Camden’s Mount Ephraim Avenue was busy with lunch-hour traffic when police cars turned down the street and blocked off a lane to usher in a makeshift parade. Escorted by a fire engine and an ice cream truck, cheerleaders from Camden High marched along, shaking hot-pink pom-poms and chanting “Let’s get vaccinated!” as store owners and drivers waved and honked.

Sweating in the 90-degree heat, Aaron Lofland had no plans to get a vaccine on Tuesday, but then Camden Mayor Vic Carstarphen stopped and asked if he wanted one. Lofland, 36, said he had COVID-19 last year and didn’t want it to happen again. So he headed to a mobile nursing unit following along in the procession and got the one-dose Johnson & Johnson shot, sitting in the backseat of the car.

“My man,” Carstarphen told him, clapping him on the shoulder. “You’re stepping up, brother!”

As Lofland got his vaccine, a woman approached a member of the Rutgers University-Camden School of Nursing as he stood on the sidelines. “Excuse me, excuse me,” she said. “I want to get my shot, too.”

Almost 18 months into the pandemic and more than six months after vaccines were rolled out, Tuesday’s parade was a scene some Camden leaders and health-care workers would not have predicted: yet another attempt at getting the city’s residents vaccinated, this time using the element of surprise and the offer of soft-serve ice cream.

The parade through Camden’s Centerville neighborhood took about an hour and a half and covered only about a mile. The marching band that had planned to join the procession never showed up. But in the end, 10 people got shots in arms — a higher number than city and county officials had hoped for.

“If we’d had just one person today, that’s one more who’s going to talk about the experience to his friends and family,” Carstarphen said.

As case numbers climb in South Jersey and the region due to the spread of the delta variant, Camden officials have mounted a more aggressive push to boost vaccinations. South Jersey is now seeing a high level of transmission of the virus, according to the Centers for Disease Control and Prevention.

» READ MORE: Inside Camden’s fight to vaccinate the most vulnerable

Many Camden residents work in the food service industry, have other jobs that cannot be done from home, or live in multigenerational households. The city of about 73,000 has been home to several surges in coronavirus cases since the start of the pandemic.

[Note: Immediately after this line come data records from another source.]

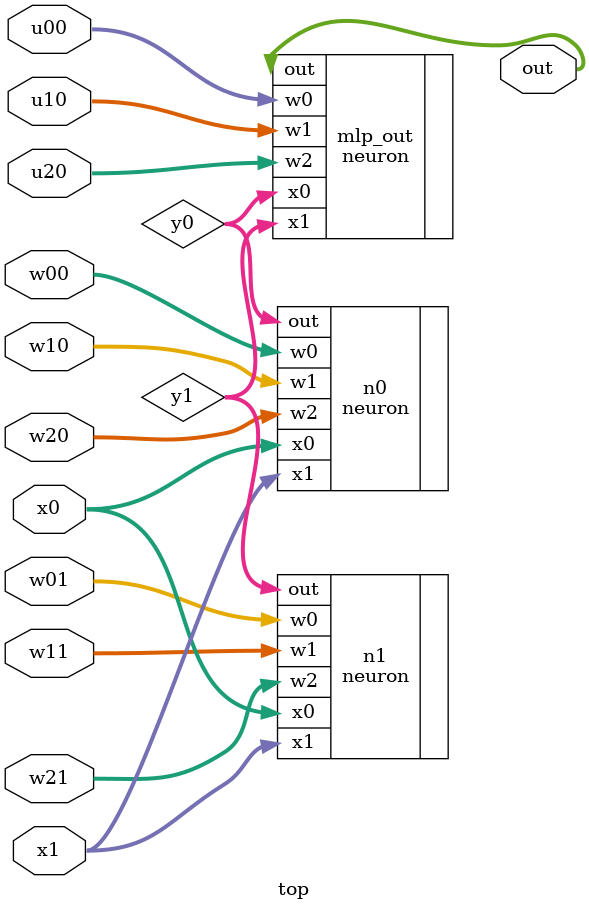
<source format=sv>
module top(
	input  [1:0] x0, x1, 
	input  [1:0] w00, w01, w10, w11, w20, w21, 
	input  [1:0] u00, u10, u20, 
	output [1:0] out
);

// Implementation of an MLP module
wire [3:0] y0, y1;

// Neuron 0
neuron n0(.x0(x0), .x1(x1), .w0(w00), .w1(w10), .w2(w20), .out(y0));

// Neuron 1
neuron n1(.x0(x0), .x1(x1), .w0(w01), .w1(w11), .w2(w21), .out(y1));

// Neuron Out
neuron mlp_out(.x0(y0), .x1(y1), .w0(u00), .w1(u10), .w2(u20), .out(out));

endmodule

</source>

An estimated 59% of Camden residents over 18 have gotten at least one vaccine, according to state data. That’s up about 5% more than a month ago. Fifty-one percent of adults are fully vaccinated.

On Tuesday, a few people along the parade route said they’d recently gotten around to getting their shots. Carstarphen fist-bumped one man who swept in front of a bodega, wearing a mask. The man, who introduced himself as Gus but declined to give his last name, rolled up his sleeve to show where he’d gotten the vaccine just a few days before.

“I work around people,” he said. “Want to be safe.”

Yasmen Oliver and her fiancé, Charles Braxton, waved to a firefighter as the parade passed the front porch of their Centerville home. They got their shots months ago, and said most people they know are vaccinated, too.

“Most people I know got it,” Oliver said, “because we kept talking and talking about it!”